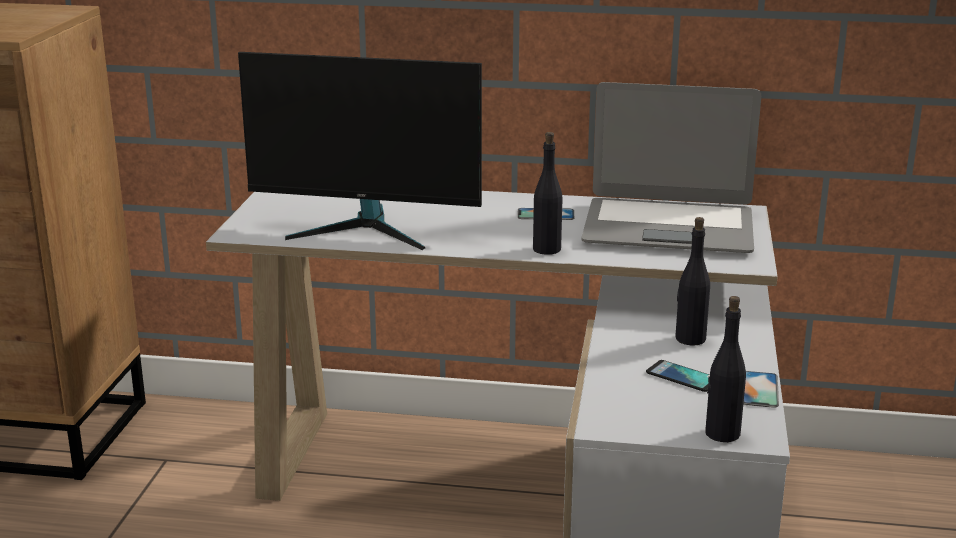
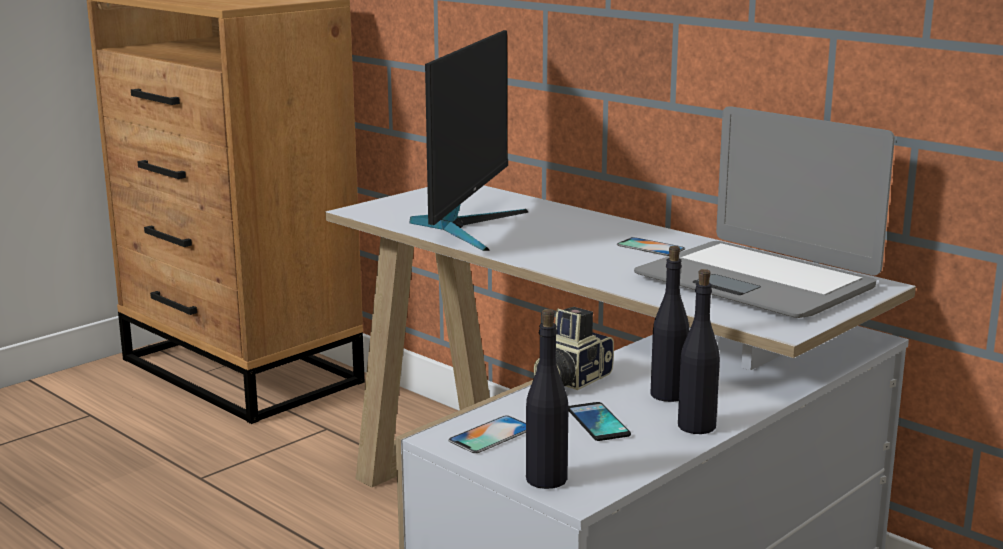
camera: 35 degrees right, 5 degrees down
(366, 228) = (466, 226): monitor -> monitor turned 120 degrees counterclockwise
(546, 249) = (594, 273): black bottle -> black bottle (697, 426)
(608, 347) = (570, 380): none -> camera
(759, 390) = (658, 456): phone -> phone (491, 435)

Problem description. Output only the lines from the one holding "(608, 347) = (570, 380): none -> camera" through the last line above, exactly as they appear.

Written answer.
(608, 347) = (570, 380): none -> camera
(759, 390) = (658, 456): phone -> phone (491, 435)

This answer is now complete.